Support Questions
Find answers, ask questions, and share your expertise
Announcements
Alert: Welcome to the Unified Cloudera Community. Former HCC members be sure to read and learn how to activate your account here.

Hive CONCATENATE not always merging all small files

Highlighted

Hive CONCATENATE not always merging all small files

Expert Contributor

I created an ORC table in Hive (saved in HDFS path /apps/hive/warehouse/mydb.db/mytable). As I need to add some rows manually sometimes, I call the INSERT statement. This creates many small files in the table directory in HDFS, which is the expected behavior.

Now I run the command

ALTER TABLE mydb.mytable CONCATENATE;

to merge these small files together to bigger files. What I'm observing here is, that sometimes all small files are merged to one big file (~80 MB) and sometimes I have the big file and some small files (with a few KB each) over, they seem not to be merged.

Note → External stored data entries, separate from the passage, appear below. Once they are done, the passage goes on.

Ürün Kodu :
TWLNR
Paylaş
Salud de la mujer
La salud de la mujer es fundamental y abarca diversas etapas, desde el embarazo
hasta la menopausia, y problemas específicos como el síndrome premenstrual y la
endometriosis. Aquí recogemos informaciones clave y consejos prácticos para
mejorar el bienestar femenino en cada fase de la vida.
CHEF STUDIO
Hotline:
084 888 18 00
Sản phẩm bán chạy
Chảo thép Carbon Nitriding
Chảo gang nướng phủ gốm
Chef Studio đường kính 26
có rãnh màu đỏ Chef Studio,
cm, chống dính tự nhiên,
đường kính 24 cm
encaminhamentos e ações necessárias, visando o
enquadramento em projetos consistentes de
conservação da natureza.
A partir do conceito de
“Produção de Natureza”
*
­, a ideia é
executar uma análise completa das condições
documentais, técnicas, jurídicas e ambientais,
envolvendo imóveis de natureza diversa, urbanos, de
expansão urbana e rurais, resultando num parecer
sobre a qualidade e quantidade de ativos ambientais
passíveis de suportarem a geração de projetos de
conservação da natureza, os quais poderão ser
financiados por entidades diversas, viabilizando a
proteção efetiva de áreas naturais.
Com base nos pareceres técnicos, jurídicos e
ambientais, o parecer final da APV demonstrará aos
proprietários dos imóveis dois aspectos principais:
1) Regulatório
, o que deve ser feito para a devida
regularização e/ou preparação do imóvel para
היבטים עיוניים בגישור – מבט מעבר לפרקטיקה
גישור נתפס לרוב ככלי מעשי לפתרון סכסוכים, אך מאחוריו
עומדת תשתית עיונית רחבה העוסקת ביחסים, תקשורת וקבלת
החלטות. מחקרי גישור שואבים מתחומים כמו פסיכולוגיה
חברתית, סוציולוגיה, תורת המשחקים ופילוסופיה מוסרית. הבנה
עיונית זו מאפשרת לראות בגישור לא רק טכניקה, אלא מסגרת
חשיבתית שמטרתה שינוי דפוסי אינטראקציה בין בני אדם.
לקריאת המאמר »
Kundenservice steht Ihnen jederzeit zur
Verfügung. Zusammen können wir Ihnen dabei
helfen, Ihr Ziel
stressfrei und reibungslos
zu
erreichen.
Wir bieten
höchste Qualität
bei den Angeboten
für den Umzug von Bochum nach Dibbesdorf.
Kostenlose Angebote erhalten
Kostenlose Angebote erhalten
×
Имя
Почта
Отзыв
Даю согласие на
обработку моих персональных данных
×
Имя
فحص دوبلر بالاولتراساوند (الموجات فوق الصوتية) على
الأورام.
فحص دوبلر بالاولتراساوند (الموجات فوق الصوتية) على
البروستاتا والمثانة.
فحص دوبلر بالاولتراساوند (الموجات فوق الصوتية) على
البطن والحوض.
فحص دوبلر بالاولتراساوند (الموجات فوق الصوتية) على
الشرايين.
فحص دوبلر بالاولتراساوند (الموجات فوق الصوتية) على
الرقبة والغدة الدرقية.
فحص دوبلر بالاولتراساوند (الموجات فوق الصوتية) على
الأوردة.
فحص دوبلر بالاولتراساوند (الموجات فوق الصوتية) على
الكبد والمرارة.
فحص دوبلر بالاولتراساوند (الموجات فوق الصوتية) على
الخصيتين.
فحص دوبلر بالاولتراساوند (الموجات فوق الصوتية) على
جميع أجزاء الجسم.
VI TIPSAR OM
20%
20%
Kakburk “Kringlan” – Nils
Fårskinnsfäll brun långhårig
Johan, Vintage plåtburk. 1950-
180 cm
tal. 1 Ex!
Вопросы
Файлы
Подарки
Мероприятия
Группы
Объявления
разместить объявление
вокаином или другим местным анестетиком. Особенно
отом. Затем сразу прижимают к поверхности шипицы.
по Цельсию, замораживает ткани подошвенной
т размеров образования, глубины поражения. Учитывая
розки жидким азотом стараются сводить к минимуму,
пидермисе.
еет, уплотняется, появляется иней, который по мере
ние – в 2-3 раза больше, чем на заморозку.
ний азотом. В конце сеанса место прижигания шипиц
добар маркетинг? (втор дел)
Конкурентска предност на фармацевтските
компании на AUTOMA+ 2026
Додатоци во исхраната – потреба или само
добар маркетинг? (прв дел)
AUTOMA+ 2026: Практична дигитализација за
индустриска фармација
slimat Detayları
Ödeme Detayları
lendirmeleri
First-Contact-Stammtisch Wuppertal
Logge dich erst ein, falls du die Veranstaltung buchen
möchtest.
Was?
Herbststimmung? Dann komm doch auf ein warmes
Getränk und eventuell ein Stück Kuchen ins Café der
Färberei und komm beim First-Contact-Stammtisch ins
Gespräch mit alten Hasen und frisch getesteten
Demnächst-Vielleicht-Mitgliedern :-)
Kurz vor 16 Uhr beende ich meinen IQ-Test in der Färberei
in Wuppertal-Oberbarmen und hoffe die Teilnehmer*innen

Is this normal behavior of the CONCATENATE command? Is there a way to influence this behavior (to avoid having these small files sometimes after the Concatenate command)?

Thank you!

1 REPLY 1

Re: Hive CONCATENATE not always merging all small files

@Daniel Müller

When merging the Hive ORC files, instead of matching the files wrt Block size, the files are merge as per the ORC stripe size.

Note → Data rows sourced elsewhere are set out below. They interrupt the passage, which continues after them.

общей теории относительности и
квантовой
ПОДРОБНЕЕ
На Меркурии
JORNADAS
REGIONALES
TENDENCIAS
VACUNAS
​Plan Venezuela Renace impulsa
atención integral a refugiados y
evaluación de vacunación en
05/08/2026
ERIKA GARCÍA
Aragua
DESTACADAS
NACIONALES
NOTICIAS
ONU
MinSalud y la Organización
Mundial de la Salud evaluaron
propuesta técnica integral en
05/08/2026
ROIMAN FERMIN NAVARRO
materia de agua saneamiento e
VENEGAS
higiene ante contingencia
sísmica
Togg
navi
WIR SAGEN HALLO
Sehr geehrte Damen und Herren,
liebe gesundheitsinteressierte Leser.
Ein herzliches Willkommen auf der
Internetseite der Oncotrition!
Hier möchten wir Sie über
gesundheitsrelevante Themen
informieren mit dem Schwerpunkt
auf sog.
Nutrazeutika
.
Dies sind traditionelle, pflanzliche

The property which controls this is hive.merge.orcfile.stripe.level. When the property is set to true, the merge happens at stripe level and when set to false, the files are merge at file level. Parameters which affect the file level merge are:

hive.merge.tezfiles=true
hive.merge.mapfiles=true
hive.merge.size.per.task=256000000
hive.merge.smallfiles.avgsize=16000000

For more details refer link.

Also, there are some known limitations related to concatenation. Do observe the behaviour and file count when the concatenate is run in say 5 iterations.